Redesign A0A1L9RXX7 residues 40-60

design1

Redesign Inputs

Protein sequence: A single chain protein sequence with length less than 300 amino acids.

Residue range: A continuous range of residues to be redesigned. E.g. 50-60.

Function (optional): A keyword describing a protein function. E.g. "leucine rich repeat" or "hydrolase".

Temperature (optional): Lower introduces fewer changes, higher introduces more changes.

Redesign Outputs

Protein sequence: A modified single chain protein sequence with length equal to input length. Only the residue range specified is modified.

Redesign Examples

Redesign Q06750 residues 31-52 at temperature 1.2, and show 3 results.

design2

Diversify Inputs

Protein sequence: A single chain protein sequence with length less than 300 amino acids.

Function (optional): A keyword describing a protein function. E.g. "leucine rich repeat" or "hydrolase".

Temperature (optional): Lower introduces fewer changes, higher introduces more changes.

Diversify Outputs

Protein sequence: A modified single chain protein sequence. Length is usually equal to input length, though rare insertions or deletions are possible.

Diversify Examples

Diversify Q7L266 with temperature 2.0

design3

From Scratch Inputs

Function: A keyword describing a protein function.

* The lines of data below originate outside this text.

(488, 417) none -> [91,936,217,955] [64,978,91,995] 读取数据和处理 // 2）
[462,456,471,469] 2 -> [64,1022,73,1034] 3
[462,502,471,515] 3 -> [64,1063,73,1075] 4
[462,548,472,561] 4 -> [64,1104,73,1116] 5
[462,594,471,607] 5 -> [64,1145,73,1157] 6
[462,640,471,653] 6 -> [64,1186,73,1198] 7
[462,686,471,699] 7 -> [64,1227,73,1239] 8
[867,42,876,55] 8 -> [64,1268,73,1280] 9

E.g. "leucine rich repeat" or "hydrolase".

From Scratch Outputs

Protein sequence: A single chain protein sequence. Length less than 300 amino acids.

From Scratch Examples

Create a de novo hydrolase

design4

Create an asparagine protein

design5

Analyze Protein Design Results

While ultimately, protein design results must be evaluated experimentally, there are computational evaluations possible.

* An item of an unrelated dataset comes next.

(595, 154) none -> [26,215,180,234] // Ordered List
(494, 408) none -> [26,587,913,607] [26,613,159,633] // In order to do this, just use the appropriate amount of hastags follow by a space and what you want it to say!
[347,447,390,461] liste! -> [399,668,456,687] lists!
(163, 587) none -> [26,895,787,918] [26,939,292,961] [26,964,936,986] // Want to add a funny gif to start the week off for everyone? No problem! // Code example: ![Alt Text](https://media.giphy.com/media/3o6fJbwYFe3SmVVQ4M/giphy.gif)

  • Function and Property Prediction: When a good, independent computational predictor of the desired function or property is available, it can provide an excellent validation of designed protein sequences. Unfortunately, this is most often not available.
  • Structural Examination: A combination of structure prediction and expert knowledge can be used to evaluate a function that is closely tied to protein structure. For example, locating a catalytic triad for an enzyme or preserving a known binding motif.